As the phase down on HFCs has already begun in select developed countries, alternatives are needed for cooling. Thankfully, we already have alternatives to HFCs in place: natural refrigerants, and “unsaturated” HFCs. Natural refrigerants, such as ammonia, hydrocarbons, and carbon dioxide, have a lower GWP and can be effectively swapped for HFCs. There are also chemicals called HFOs, which are less potent GHGs than their HFC counterparts. Embracing these kinds of alternatives, while also improving the energy efficiency of AC units, is the best way to go and in compliance with the Kigali amendment.
A 2019 study from Lawrence Berkeley National Laboratory has determined the combined GHG benefits of improving energy efficiency (30% more efficient than current technology) in AC and commercial refrigeration equipment together with using HFC alternatives. The authors found that by shifting the 2030 supply of AC and commercial refrigeration units to high energy efficiency and HFC-alternative refrigerants by 2050, we would avoid between 240-373 gigatons of global GHG emissions, depending on the energy efficiency level. This is a big reduction! To put that number into perspective, Canada’s total emissions in 2018 was only 729 megatons of GHGs.
Another study found that doubling the energy efficiency of AC units by 2050 would reduce the need for 1,300 gigawatts of electricity, which is roughly the amount produced by all the coal-fired power plants in China and India in 2018. This would also cut the annual per capita cost of space cooling in half by 2050. Strong policies and financing strategies can help promote faster HFC phase-down along with improvements in energy efficiency in cooling equipment.
The message here is simple: investing in alternative refrigerants and energy-efficient technologies for AC units will help people all around the world keep cool while also reducing GHG emissions.

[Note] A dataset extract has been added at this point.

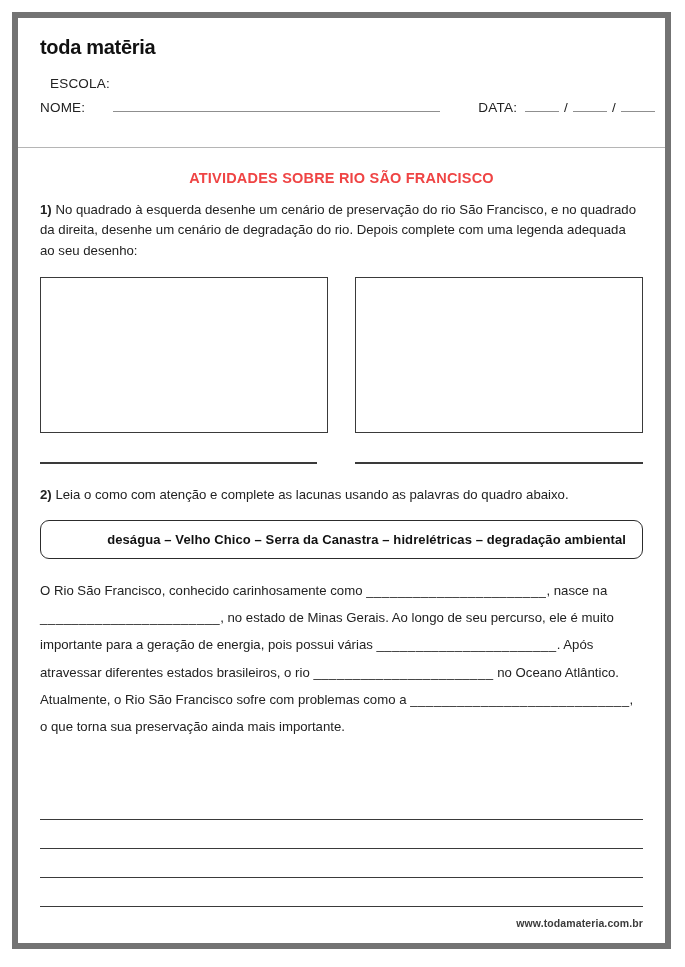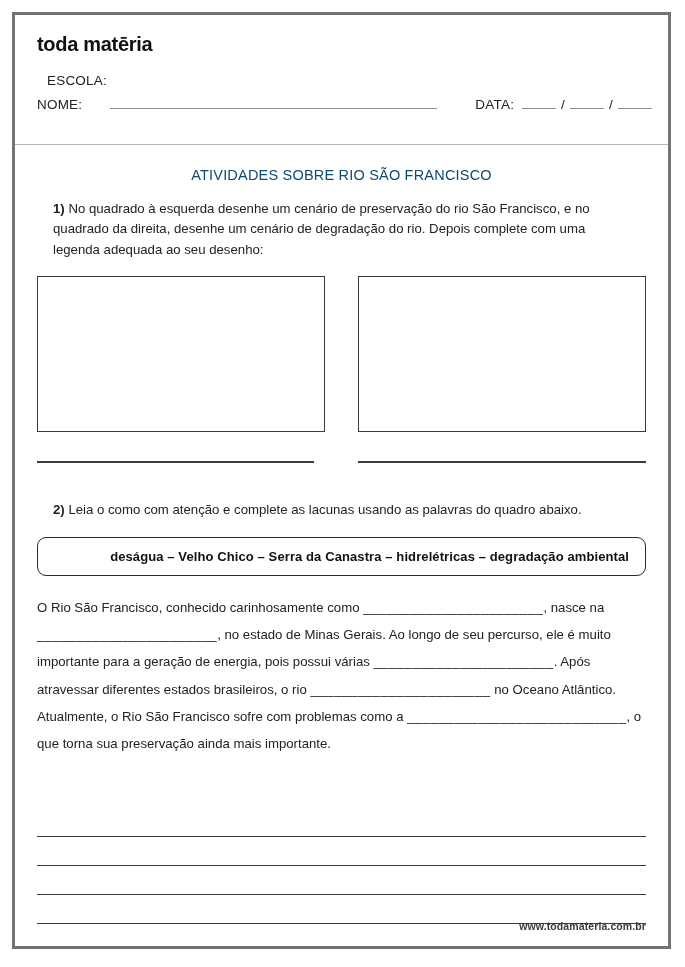"toda matēria" .page { border: 3px solid #737373 -> 6px solid #737373 }
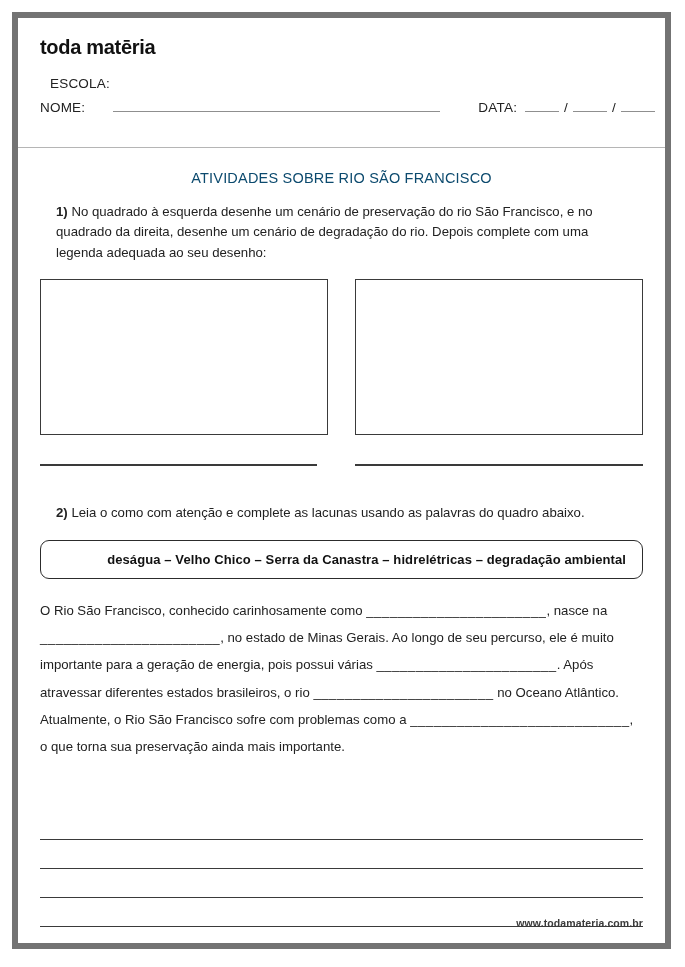"ATIVIDADES SOBRE RIO SÃO FRANCISCO" .worksheet-title { color: #0c4a6e -> #ef4444; font-weight: normal -> bold }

As global warming leads to rising temperatures across the world, investing in innovative cooling solutions will help Canadians combat the heat with technologies that don’t contribute to the climate crisis. To ensure that the burden of heat-related illness and discomfort does not fall disproportionately on vulnerable and low-income Canadians, increasing the accessibility of AC units through policy and financing strategies is critical. Replacing HFCs with natural refrigerants or HFOs can mitigate the global warming potential of AC use, while improving the energy efficiency of these products will reduce the use of electricity produced by GHG-emitting sources. While these strategies require investment and financing to take off, these sustainable solutions have the potential to transform the market for AC units, which will not only keep Canadians cool at home, but also keep the planet cooler as well.